## [Problem details]
What is needed is an exact copy of every entry below.

## [Given entries]

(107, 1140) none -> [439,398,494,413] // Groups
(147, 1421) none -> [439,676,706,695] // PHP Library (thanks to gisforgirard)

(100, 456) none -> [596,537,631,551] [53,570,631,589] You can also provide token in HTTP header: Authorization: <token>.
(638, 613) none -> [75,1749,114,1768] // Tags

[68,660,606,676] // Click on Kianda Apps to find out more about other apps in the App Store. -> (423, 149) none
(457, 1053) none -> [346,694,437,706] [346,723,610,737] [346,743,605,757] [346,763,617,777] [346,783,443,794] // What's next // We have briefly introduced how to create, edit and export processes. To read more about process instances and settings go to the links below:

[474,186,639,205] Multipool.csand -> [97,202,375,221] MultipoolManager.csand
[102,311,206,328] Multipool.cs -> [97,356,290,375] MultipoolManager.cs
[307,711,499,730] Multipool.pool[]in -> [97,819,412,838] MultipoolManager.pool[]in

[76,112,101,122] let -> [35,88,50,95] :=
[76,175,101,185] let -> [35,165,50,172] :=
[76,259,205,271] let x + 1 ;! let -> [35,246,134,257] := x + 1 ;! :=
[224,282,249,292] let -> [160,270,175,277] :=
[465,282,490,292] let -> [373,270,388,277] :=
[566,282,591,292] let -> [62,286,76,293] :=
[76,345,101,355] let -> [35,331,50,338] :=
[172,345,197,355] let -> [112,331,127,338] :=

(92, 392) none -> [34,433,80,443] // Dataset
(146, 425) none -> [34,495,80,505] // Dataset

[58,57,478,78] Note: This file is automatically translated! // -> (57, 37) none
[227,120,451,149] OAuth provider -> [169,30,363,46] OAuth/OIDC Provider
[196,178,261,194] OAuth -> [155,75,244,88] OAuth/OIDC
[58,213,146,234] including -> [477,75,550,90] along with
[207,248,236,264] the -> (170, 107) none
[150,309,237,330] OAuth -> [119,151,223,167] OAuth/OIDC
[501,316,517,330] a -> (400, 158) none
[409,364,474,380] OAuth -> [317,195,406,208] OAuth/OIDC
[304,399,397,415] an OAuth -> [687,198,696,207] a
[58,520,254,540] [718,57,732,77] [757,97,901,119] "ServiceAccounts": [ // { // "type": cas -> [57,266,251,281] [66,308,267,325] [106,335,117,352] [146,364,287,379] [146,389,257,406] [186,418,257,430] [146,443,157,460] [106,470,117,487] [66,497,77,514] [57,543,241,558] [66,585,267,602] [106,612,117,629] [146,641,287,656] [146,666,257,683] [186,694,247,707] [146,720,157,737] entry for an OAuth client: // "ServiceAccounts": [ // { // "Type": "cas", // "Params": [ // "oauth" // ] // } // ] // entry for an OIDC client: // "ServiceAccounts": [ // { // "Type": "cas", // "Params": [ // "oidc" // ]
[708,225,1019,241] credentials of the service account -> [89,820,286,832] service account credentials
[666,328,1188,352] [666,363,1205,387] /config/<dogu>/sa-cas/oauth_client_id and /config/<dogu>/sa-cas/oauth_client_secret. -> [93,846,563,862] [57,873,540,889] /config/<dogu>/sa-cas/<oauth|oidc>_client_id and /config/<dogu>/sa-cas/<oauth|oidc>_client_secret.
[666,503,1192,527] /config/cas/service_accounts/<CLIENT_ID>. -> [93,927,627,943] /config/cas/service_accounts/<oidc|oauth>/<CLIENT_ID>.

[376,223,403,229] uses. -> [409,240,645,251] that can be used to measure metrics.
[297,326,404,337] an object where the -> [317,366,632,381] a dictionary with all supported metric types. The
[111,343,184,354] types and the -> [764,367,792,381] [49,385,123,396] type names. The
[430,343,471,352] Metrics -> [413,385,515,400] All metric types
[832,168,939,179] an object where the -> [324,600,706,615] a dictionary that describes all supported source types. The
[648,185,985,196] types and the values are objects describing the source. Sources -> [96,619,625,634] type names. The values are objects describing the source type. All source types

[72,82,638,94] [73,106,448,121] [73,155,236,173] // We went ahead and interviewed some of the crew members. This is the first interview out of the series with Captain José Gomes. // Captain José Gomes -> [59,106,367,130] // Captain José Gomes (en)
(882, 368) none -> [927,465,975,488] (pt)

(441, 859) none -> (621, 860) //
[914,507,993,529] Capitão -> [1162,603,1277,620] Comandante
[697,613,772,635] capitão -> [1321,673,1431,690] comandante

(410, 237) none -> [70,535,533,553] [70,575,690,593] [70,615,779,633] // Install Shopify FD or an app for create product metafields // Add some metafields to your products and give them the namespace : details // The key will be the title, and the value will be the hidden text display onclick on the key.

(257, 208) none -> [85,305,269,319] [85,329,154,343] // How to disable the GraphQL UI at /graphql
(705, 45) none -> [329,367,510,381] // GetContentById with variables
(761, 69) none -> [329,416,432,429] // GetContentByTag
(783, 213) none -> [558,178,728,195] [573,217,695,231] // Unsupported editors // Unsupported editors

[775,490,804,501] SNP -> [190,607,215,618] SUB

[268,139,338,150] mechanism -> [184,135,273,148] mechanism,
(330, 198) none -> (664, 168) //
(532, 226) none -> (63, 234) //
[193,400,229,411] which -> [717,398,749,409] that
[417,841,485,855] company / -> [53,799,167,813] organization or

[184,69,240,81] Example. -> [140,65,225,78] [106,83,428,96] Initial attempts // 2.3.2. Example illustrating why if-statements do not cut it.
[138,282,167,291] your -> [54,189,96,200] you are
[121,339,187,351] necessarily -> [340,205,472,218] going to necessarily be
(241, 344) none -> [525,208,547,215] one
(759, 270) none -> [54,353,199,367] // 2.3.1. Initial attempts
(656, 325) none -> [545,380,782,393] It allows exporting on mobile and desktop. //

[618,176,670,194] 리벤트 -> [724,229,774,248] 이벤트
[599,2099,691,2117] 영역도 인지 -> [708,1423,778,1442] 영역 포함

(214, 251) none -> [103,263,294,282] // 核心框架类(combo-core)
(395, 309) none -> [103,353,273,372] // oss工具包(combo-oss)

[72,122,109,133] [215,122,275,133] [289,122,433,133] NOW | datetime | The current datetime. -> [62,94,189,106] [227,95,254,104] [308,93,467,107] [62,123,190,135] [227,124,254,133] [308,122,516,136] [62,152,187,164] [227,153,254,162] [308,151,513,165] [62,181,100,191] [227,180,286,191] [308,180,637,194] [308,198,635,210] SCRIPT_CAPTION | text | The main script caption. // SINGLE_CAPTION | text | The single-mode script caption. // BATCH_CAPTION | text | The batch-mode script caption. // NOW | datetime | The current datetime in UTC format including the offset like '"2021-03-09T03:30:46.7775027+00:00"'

## [Expected output]
(107, 1140) none -> [439,398,494,413] // Groups
(147, 1421) none -> [439,676,706,695] // PHP Library (thanks to gisforgirard)

(100, 456) none -> [596,537,631,551] [53,570,631,589] You can also provide token in HTTP header: Authorization: <token>.
(638, 613) none -> [75,1749,114,1768] // Tags

[68,660,606,676] // Click on Kianda Apps to find out more about other apps in the App Store. -> (423, 149) none
(457, 1053) none -> [346,694,437,706] [346,723,610,737] [346,743,605,757] [346,763,617,777] [346,783,443,794] // What's next // We have briefly introduced how to create, edit and export processes. To read more about process instances and settings go to the links below:

[474,186,639,205] Multipool.csand -> [97,202,375,221] MultipoolManager.csand
[102,311,206,328] Multipool.cs -> [97,356,290,375] MultipoolManager.cs
[307,711,499,730] Multipool.pool[]in -> [97,819,412,838] MultipoolManager.pool[]in

[76,112,101,122] let -> [35,88,50,95] :=
[76,175,101,185] let -> [35,165,50,172] :=
[76,259,205,271] let x + 1 ;! let -> [35,246,134,257] := x + 1 ;! :=
[224,282,249,292] let -> [160,270,175,277] :=
[465,282,490,292] let -> [373,270,388,277] :=
[566,282,591,292] let -> [62,286,76,293] :=
[76,345,101,355] let -> [35,331,50,338] :=
[172,345,197,355] let -> [112,331,127,338] :=

(92, 392) none -> [34,433,80,443] // Dataset
(146, 425) none -> [34,495,80,505] // Dataset

[58,57,478,78] Note: This file is automatically translated! // -> (57, 37) none
[227,120,451,149] OAuth provider -> [169,30,363,46] OAuth/OIDC Provider
[196,178,261,194] OAuth -> [155,75,244,88] OAuth/OIDC
[58,213,146,234] including -> [477,75,550,90] along with
[207,248,236,264] the -> (170, 107) none
[150,309,237,330] OAuth -> [119,151,223,167] OAuth/OIDC
[501,316,517,330] a -> (400, 158) none
[409,364,474,380] OAuth -> [317,195,406,208] OAuth/OIDC
[304,399,397,415] an OAuth -> [687,198,696,207] a
[58,520,254,540] [718,57,732,77] [757,97,901,119] "ServiceAccounts": [ // { // "type": cas -> [57,266,251,281] [66,308,267,325] [106,335,117,352] [146,364,287,379] [146,389,257,406] [186,418,257,430] [146,443,157,460] [106,470,117,487] [66,497,77,514] [57,543,241,558] [66,585,267,602] [106,612,117,629] [146,641,287,656] [146,666,257,683] [186,694,247,707] [146,720,157,737] entry for an OAuth client: // "ServiceAccounts": [ // { // "Type": "cas", // "Params": [ // "oauth" // ] // } // ] // entry for an OIDC client: // "ServiceAccounts": [ // { // "Type": "cas", // "Params": [ // "oidc" // ]
[708,225,1019,241] credentials of the service account -> [89,820,286,832] service account credentials
[666,328,1188,352] [666,363,1205,387] /config/<dogu>/sa-cas/oauth_client_id and /config/<dogu>/sa-cas/oauth_client_secret. -> [93,846,563,862] [57,873,540,889] /config/<dogu>/sa-cas/<oauth|oidc>_client_id and /config/<dogu>/sa-cas/<oauth|oidc>_client_secret.
[666,503,1192,527] /config/cas/service_accounts/<CLIENT_ID>. -> [93,927,627,943] /config/cas/service_accounts/<oidc|oauth>/<CLIENT_ID>.

[376,223,403,229] uses. -> [409,240,645,251] that can be used to measure metrics.
[297,326,404,337] an object where the -> [317,366,632,381] a dictionary with all supported metric types. The
[111,343,184,354] types and the -> [764,367,792,381] [49,385,123,396] type names. The
[430,343,471,352] Metrics -> [413,385,515,400] All metric types
[832,168,939,179] an object where the -> [324,600,706,615] a dictionary that describes all supported source types. The
[648,185,985,196] types and the values are objects describing the source. Sources -> [96,619,625,634] type names. The values are objects describing the source type. All source types

[72,82,638,94] [73,106,448,121] [73,155,236,173] // We went ahead and interviewed some of the crew members. This is the first interview out of the series with Captain José Gomes. // Captain José Gomes -> [59,106,367,130] // Captain José Gomes (en)
(882, 368) none -> [927,465,975,488] (pt)

(441, 859) none -> (621, 860) //
[914,507,993,529] Capitão -> [1162,603,1277,620] Comandante
[697,613,772,635] capitão -> [1321,673,1431,690] comandante

(410, 237) none -> [70,535,533,553] [70,575,690,593] [70,615,779,633] // Install Shopify FD or an app for create product metafields // Add some metafields to your products and give them the namespace : details // The key will be the title, and the value will be the hidden text display onclick on the key.

(257, 208) none -> [85,305,269,319] [85,329,154,343] // How to disable the GraphQL UI at /graphql
(705, 45) none -> [329,367,510,381] // GetContentById with variables
(761, 69) none -> [329,416,432,429] // GetContentByTag
(783, 213) none -> [558,178,728,195] [573,217,695,231] // Unsupported editors // Unsupported editors

[775,490,804,501] SNP -> [190,607,215,618] SUB

[268,139,338,150] mechanism -> [184,135,273,148] mechanism,
(330, 198) none -> (664, 168) //
(532, 226) none -> (63, 234) //
[193,400,229,411] which -> [717,398,749,409] that
[417,841,485,855] company / -> [53,799,167,813] organization or

[184,69,240,81] Example. -> [140,65,225,78] [106,83,428,96] Initial attempts // 2.3.2. Example illustrating why if-statements do not cut it.
[138,282,167,291] your -> [54,189,96,200] you are
[121,339,187,351] necessarily -> [340,205,472,218] going to necessarily be
(241, 344) none -> [525,208,547,215] one
(759, 270) none -> [54,353,199,367] // 2.3.1. Initial attempts
(656, 325) none -> [545,380,782,393] It allows exporting on mobile and desktop. //

[618,176,670,194] 리벤트 -> [724,229,774,248] 이벤트
[599,2099,691,2117] 영역도 인지 -> [708,1423,778,1442] 영역 포함

(214, 251) none -> [103,263,294,282] // 核心框架类(combo-core)
(395, 309) none -> [103,353,273,372] // oss工具包(combo-oss)

[72,122,109,133] [215,122,275,133] [289,122,433,133] NOW | datetime | The current datetime. -> [62,94,189,106] [227,95,254,104] [308,93,467,107] [62,123,190,135] [227,124,254,133] [308,122,516,136] [62,152,187,164] [227,153,254,162] [308,151,513,165] [62,181,100,191] [227,180,286,191] [308,180,637,194] [308,198,635,210] SCRIPT_CAPTION | text | The main script caption. // SINGLE_CAPTION | text | The single-mode script caption. // BATCH_CAPTION | text | The batch-mode script caption. // NOW | datetime | The current datetime in UTC format including the offset like '"2021-03-09T03:30:46.7775027+00:00"'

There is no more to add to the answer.